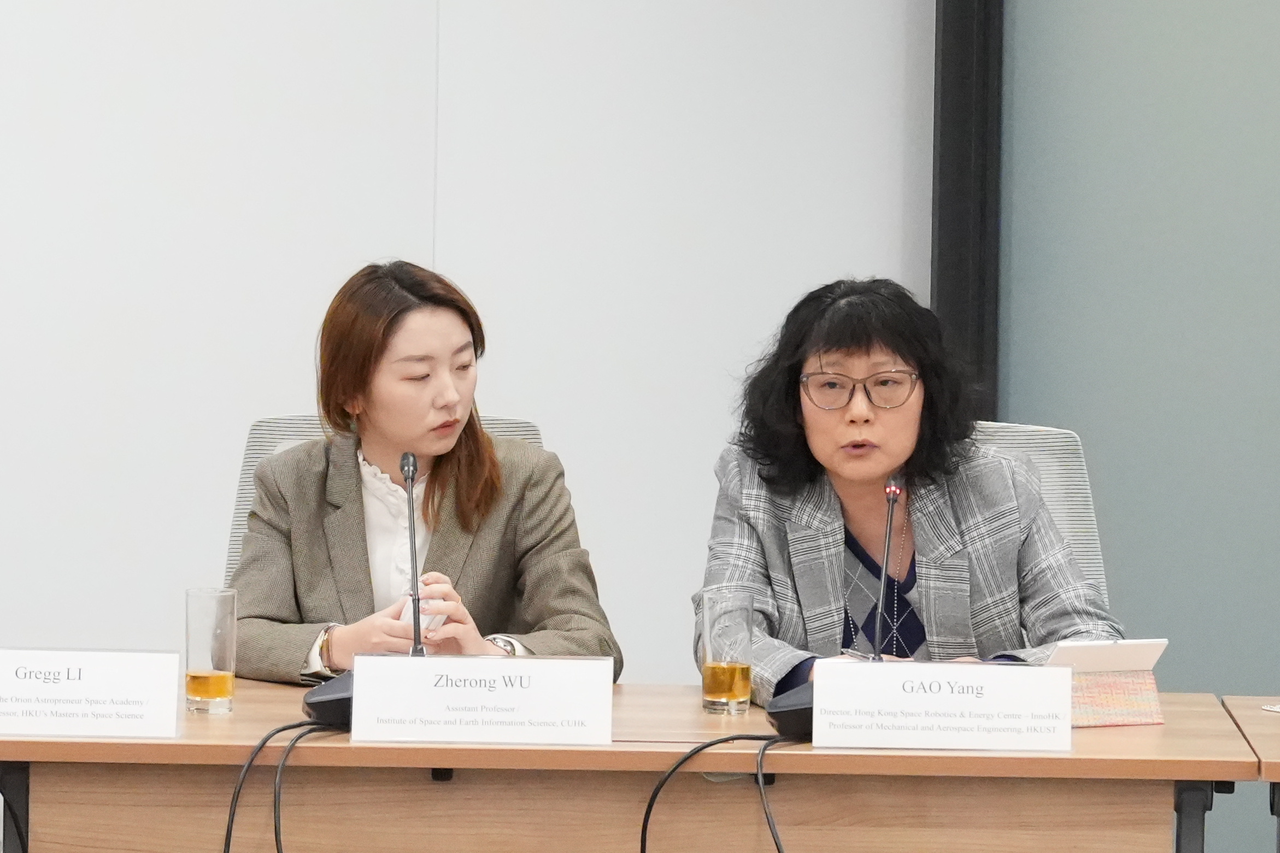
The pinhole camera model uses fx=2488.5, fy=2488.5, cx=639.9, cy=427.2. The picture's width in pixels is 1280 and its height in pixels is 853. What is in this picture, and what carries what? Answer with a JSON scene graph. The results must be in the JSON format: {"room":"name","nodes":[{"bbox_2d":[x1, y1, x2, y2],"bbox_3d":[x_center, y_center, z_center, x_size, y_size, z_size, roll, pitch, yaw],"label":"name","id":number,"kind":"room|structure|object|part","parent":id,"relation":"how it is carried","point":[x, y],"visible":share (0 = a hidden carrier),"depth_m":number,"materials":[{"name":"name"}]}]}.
{"room":"office","nodes":[
{"label":"office","id":0,"kind":"room"},
{"bbox_2d":[0,0,932,688],"bbox_3d":[-1.162,-0.683,5.350,3.124,3.595,0.254,1,1,3],"label":"wall","id":1,"kind":"structure","parent":0,"point":[289,386],"depth_m":5.47,"materials":[{"name":"white paint"}]},
{"bbox_2d":[931,0,1005,426],"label":"black post","id":2,"kind":"object","parent":1,"relation":"attached to","point":[958,222],"visible":0.5,"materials":[{"name":"black metal"}]},
{"bbox_2d":[995,0,1279,849],"bbox_3d":[1.500,-0.568,5.236,1.025,3.365,0.307,1,1,3],"label":"wall","id":3,"kind":"structure","parent":0,"point":[1276,344],"depth_m":5.39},
{"label":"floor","id":4,"kind":"structure","parent":0,"visible":0},
{"bbox_2d":[222,412,550,594],"bbox_3d":[-0.438,0.501,4.286,0.684,1.044,0.699,1,1,3],"label":"office chair","id":5,"kind":"object","parent":4,"relation":"on","point":[289,421],"visible":0.04,"depth_m":4.45,"materials":[{"name":"grey fabric"}]},
{"bbox_2d":[224,260,623,682],"bbox_3d":[-0.385,0.224,4.165,0.608,0.891,0.770,0,1,-26],"label":"woman","id":6,"kind":"object","parent":5,"relation":"on","point":[441,439],"visible":0.69,"depth_m":4.01},
{"bbox_2d":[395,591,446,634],"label":"tissue","id":7,"kind":"object","parent":6,"relation":"in","point":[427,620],"visible":0.27,"depth_m":4.11,"materials":[{"name":"white"}]},
{"bbox_2d":[1,683,1274,852],"bbox_3d":[-0.092,0.778,3.573,1.881,0.704,0.720,1,1,3],"label":"conference table","id":8,"kind":"object","parent":4,"relation":"on","point":[1093,734],"visible":0.88,"depth_m":3.31,"materials":[{"name":"brown wood"}]},
{"bbox_2d":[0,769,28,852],"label":"cable","id":9,"kind":"object","parent":8,"relation":"hanging from","point":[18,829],"visible":0.96,"depth_m":3.54,"materials":[{"name":"black plastic"}]},
{"bbox_2d":[0,647,182,738],"bbox_3d":[-0.780,0.358,3.356,0.318,0.118,0.092,1,1,3],"label":"name card","id":10,"kind":"object","parent":8,"relation":"on","point":[76,682],"visible":0.98,"depth_m":3.34,"materials":[{"name":"white paper"}]},
{"bbox_2d":[184,585,237,715],"bbox_3d":[-0.619,0.323,3.577,0.075,0.176,0.076,1,1,3],"label":"drinking glass","id":11,"kind":"object","parent":8,"relation":"on","point":[219,682],"visible":0.99,"depth_m":3.55,"materials":[{"name":"clear glass"}]},
{"bbox_2d":[222,719,332,852],"bbox_3d":[-0.490,0.578,3.325,0.212,0.323,0.371,1,1,3],"label":"cable","id":12,"kind":"object","parent":8,"relation":"on","point":[251,759],"visible":0.99,"depth_m":3.35,"materials":[{"name":"black plastic"}]},
{"bbox_2d":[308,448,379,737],"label":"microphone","id":13,"kind":"object","parent":8,"relation":"on","point":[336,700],"visible":0.64,"depth_m":3.55,"materials":[{"name":"black"}]},
{"bbox_2d":[347,654,614,746],"bbox_3d":[-0.206,0.365,3.307,0.334,0.121,0.092,1,1,3],"label":"name card","id":14,"kind":"object","parent":8,"relation":"on","point":[364,673],"visible":0.98,"depth_m":3.29,"materials":[{"name":"white paper"}]},
{"bbox_2d":[635,733,787,852],"bbox_3d":[0.111,0.593,3.338,0.296,0.348,0.260,1,1,3],"label":"cable","id":15,"kind":"object","parent":8,"relation":"on","point":[682,759],"visible":0.99,"depth_m":3.35,"materials":[{"name":"black plastic"}]},
{"bbox_2d":[700,588,754,715],"bbox_3d":[0.124,0.328,3.603,0.077,0.173,0.078,1,1,3],"label":"drinking glass","id":16,"kind":"object","parent":8,"relation":"on","point":[715,692],"visible":0.99,"depth_m":3.57,"materials":[{"name":"clear glass"}]},
{"bbox_2d":[770,468,903,746],"bbox_3d":[0.300,0.260,3.523,0.184,0.358,0.206,1,1,3],"label":"microphone","id":17,"kind":"object","parent":8,"relation":"on","point":[890,488],"visible":0.74,"depth_m":3.50,"materials":[{"name":"black"}]},
{"bbox_2d":[808,659,1074,751],"bbox_3d":[0.404,0.370,3.293,0.341,0.119,0.094,1,1,3],"label":"name card","id":18,"kind":"object","parent":8,"relation":"on","point":[822,685],"visible":0.98,"depth_m":3.28,"materials":[{"name":"white paper"}]},
{"bbox_2d":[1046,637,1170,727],"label":"tablet","id":19,"kind":"object","parent":8,"relation":"on","point":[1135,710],"visible":0.68,"depth_m":3.55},
{"bbox_2d":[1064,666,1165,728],"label":"tablet case","id":20,"kind":"object","parent":8,"relation":"on","point":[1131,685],"visible":0.48,"depth_m":3.55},
{"bbox_3d":[0.729,0.759,3.341,0.065,0.557,0.081,1,1,3],"label":"table leg","id":21,"kind":"part","parent":8,"relation":"part of","materials":[{"name":"metal"}]},
{"bbox_2d":[967,420,1113,622],"bbox_3d":[0.555,0.502,4.296,0.611,0.997,0.664,1,1,3],"label":"office chair","id":22,"kind":"object","parent":4,"relation":"on","point":[1048,439],"visible":0.1,"depth_m":4.43,"materials":[{"name":"grey fabric"}]},
{"bbox_2d":[694,277,1126,701],"bbox_3d":[0.425,0.224,4.126,0.671,0.877,0.755,1,1,-11],"label":"woman","id":23,"kind":"object","parent":22,"relation":"on","point":[855,473],"visible":0.74,"depth_m":3.98},
{"bbox_2d":[1220,695,1279,852],"bbox_3d":[1.603,0.807,3.451,1.618,0.702,0.781,1,1,3],"label":"table","id":24,"kind":"object","parent":4,"relation":"on","point":[1256,700],"visible":0.96,"depth_m":3.57,"materials":[{"name":"brown wood"}]},
{"bbox_2d":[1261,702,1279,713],"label":"paper","id":25,"kind":"object","parent":24,"relation":"on","point":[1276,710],"visible":0.99,"depth_m":3.71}
]}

• [PROBLEM]
The lines above must be transcribed exactly, with every picture left out.

• [YOUR SOLUTION]
The pinhole camera model uses fx=2488.5, fy=2488.5, cx=639.9, cy=427.2. The picture's width in pixels is 1280 and its height in pixels is 853. What is in this picture, and what carries what? Answer with a JSON scene graph. The results must be in the JSON format: {"room":"name","nodes":[{"bbox_2d":[x1, y1, x2, y2],"bbox_3d":[x_center, y_center, z_center, x_size, y_size, z_size, roll, pitch, yaw],"label":"name","id":number,"kind":"room|structure|object|part","parent":id,"relation":"how it is carried","point":[x, y],"visible":share (0 = a hidden carrier),"depth_m":number,"materials":[{"name":"name"}]}]}.
{"room":"office","nodes":[
{"label":"office","id":0,"kind":"room"},
{"bbox_2d":[0,0,932,688],"bbox_3d":[-1.162,-0.683,5.350,3.124,3.595,0.254,1,1,3],"label":"wall","id":1,"kind":"structure","parent":0,"point":[289,386],"depth_m":5.47,"materials":[{"name":"white paint"}]},
{"bbox_2d":[931,0,1005,426],"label":"black post","id":2,"kind":"object","parent":1,"relation":"attached to","point":[958,222],"visible":0.5,"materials":[{"name":"black metal"}]},
{"bbox_2d":[995,0,1279,849],"bbox_3d":[1.500,-0.568,5.236,1.025,3.365,0.307,1,1,3],"label":"wall","id":3,"kind":"structure","parent":0,"point":[1276,344],"depth_m":5.39},
{"label":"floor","id":4,"kind":"structure","parent":0,"visible":0},
{"bbox_2d":[222,412,550,594],"bbox_3d":[-0.438,0.501,4.286,0.684,1.044,0.699,1,1,3],"label":"office chair","id":5,"kind":"object","parent":4,"relation":"on","point":[289,421],"visible":0.04,"depth_m":4.45,"materials":[{"name":"grey fabric"}]},
{"bbox_2d":[224,260,623,682],"bbox_3d":[-0.385,0.224,4.165,0.608,0.891,0.770,0,1,-26],"label":"woman","id":6,"kind":"object","parent":5,"relation":"on","point":[441,439],"visible":0.69,"depth_m":4.01},
{"bbox_2d":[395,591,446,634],"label":"tissue","id":7,"kind":"object","parent":6,"relation":"in","point":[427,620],"visible":0.27,"depth_m":4.11,"materials":[{"name":"white"}]},
{"bbox_2d":[1,683,1274,852],"bbox_3d":[-0.092,0.778,3.573,1.881,0.704,0.720,1,1,3],"label":"conference table","id":8,"kind":"object","parent":4,"relation":"on","point":[1093,734],"visible":0.88,"depth_m":3.31,"materials":[{"name":"brown wood"}]},
{"bbox_2d":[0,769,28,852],"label":"cable","id":9,"kind":"object","parent":8,"relation":"hanging from","point":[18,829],"visible":0.96,"depth_m":3.54,"materials":[{"name":"black plastic"}]},
{"bbox_2d":[0,647,182,738],"bbox_3d":[-0.780,0.358,3.356,0.318,0.118,0.092,1,1,3],"label":"name card","id":10,"kind":"object","parent":8,"relation":"on","point":[76,682],"visible":0.98,"depth_m":3.34,"materials":[{"name":"white paper"}]},
{"bbox_2d":[184,585,237,715],"bbox_3d":[-0.619,0.323,3.577,0.075,0.176,0.076,1,1,3],"label":"drinking glass","id":11,"kind":"object","parent":8,"relation":"on","point":[219,682],"visible":0.99,"depth_m":3.55,"materials":[{"name":"clear glass"}]},
{"bbox_2d":[222,719,332,852],"bbox_3d":[-0.490,0.578,3.325,0.212,0.323,0.371,1,1,3],"label":"cable","id":12,"kind":"object","parent":8,"relation":"on","point":[251,759],"visible":0.99,"depth_m":3.35,"materials":[{"name":"black plastic"}]},
{"bbox_2d":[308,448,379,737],"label":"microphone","id":13,"kind":"object","parent":8,"relation":"on","point":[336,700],"visible":0.64,"depth_m":3.55,"materials":[{"name":"black"}]},
{"bbox_2d":[347,654,614,746],"bbox_3d":[-0.206,0.365,3.307,0.334,0.121,0.092,1,1,3],"label":"name card","id":14,"kind":"object","parent":8,"relation":"on","point":[364,673],"visible":0.98,"depth_m":3.29,"materials":[{"name":"white paper"}]},
{"bbox_2d":[635,733,787,852],"bbox_3d":[0.111,0.593,3.338,0.296,0.348,0.260,1,1,3],"label":"cable","id":15,"kind":"object","parent":8,"relation":"on","point":[682,759],"visible":0.99,"depth_m":3.35,"materials":[{"name":"black plastic"}]},
{"bbox_2d":[700,588,754,715],"bbox_3d":[0.124,0.328,3.603,0.077,0.173,0.078,1,1,3],"label":"drinking glass","id":16,"kind":"object","parent":8,"relation":"on","point":[715,692],"visible":0.99,"depth_m":3.57,"materials":[{"name":"clear glass"}]},
{"bbox_2d":[770,468,903,746],"bbox_3d":[0.300,0.260,3.523,0.184,0.358,0.206,1,1,3],"label":"microphone","id":17,"kind":"object","parent":8,"relation":"on","point":[890,488],"visible":0.74,"depth_m":3.50,"materials":[{"name":"black"}]},
{"bbox_2d":[808,659,1074,751],"bbox_3d":[0.404,0.370,3.293,0.341,0.119,0.094,1,1,3],"label":"name card","id":18,"kind":"object","parent":8,"relation":"on","point":[822,685],"visible":0.98,"depth_m":3.28,"materials":[{"name":"white paper"}]},
{"bbox_2d":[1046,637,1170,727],"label":"tablet","id":19,"kind":"object","parent":8,"relation":"on","point":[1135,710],"visible":0.68,"depth_m":3.55},
{"bbox_2d":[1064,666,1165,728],"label":"tablet case","id":20,"kind":"object","parent":8,"relation":"on","point":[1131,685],"visible":0.48,"depth_m":3.55},
{"bbox_3d":[0.729,0.759,3.341,0.065,0.557,0.081,1,1,3],"label":"table leg","id":21,"kind":"part","parent":8,"relation":"part of","materials":[{"name":"metal"}]},
{"bbox_2d":[967,420,1113,622],"bbox_3d":[0.555,0.502,4.296,0.611,0.997,0.664,1,1,3],"label":"office chair","id":22,"kind":"object","parent":4,"relation":"on","point":[1048,439],"visible":0.1,"depth_m":4.43,"materials":[{"name":"grey fabric"}]},
{"bbox_2d":[694,277,1126,701],"bbox_3d":[0.425,0.224,4.126,0.671,0.877,0.755,1,1,-11],"label":"woman","id":23,"kind":"object","parent":22,"relation":"on","point":[855,473],"visible":0.74,"depth_m":3.98},
{"bbox_2d":[1220,695,1279,852],"bbox_3d":[1.603,0.807,3.451,1.618,0.702,0.781,1,1,3],"label":"table","id":24,"kind":"object","parent":4,"relation":"on","point":[1256,700],"visible":0.96,"depth_m":3.57,"materials":[{"name":"brown wood"}]},
{"bbox_2d":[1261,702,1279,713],"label":"paper","id":25,"kind":"object","parent":24,"relation":"on","point":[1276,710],"visible":0.99,"depth_m":3.71}
]}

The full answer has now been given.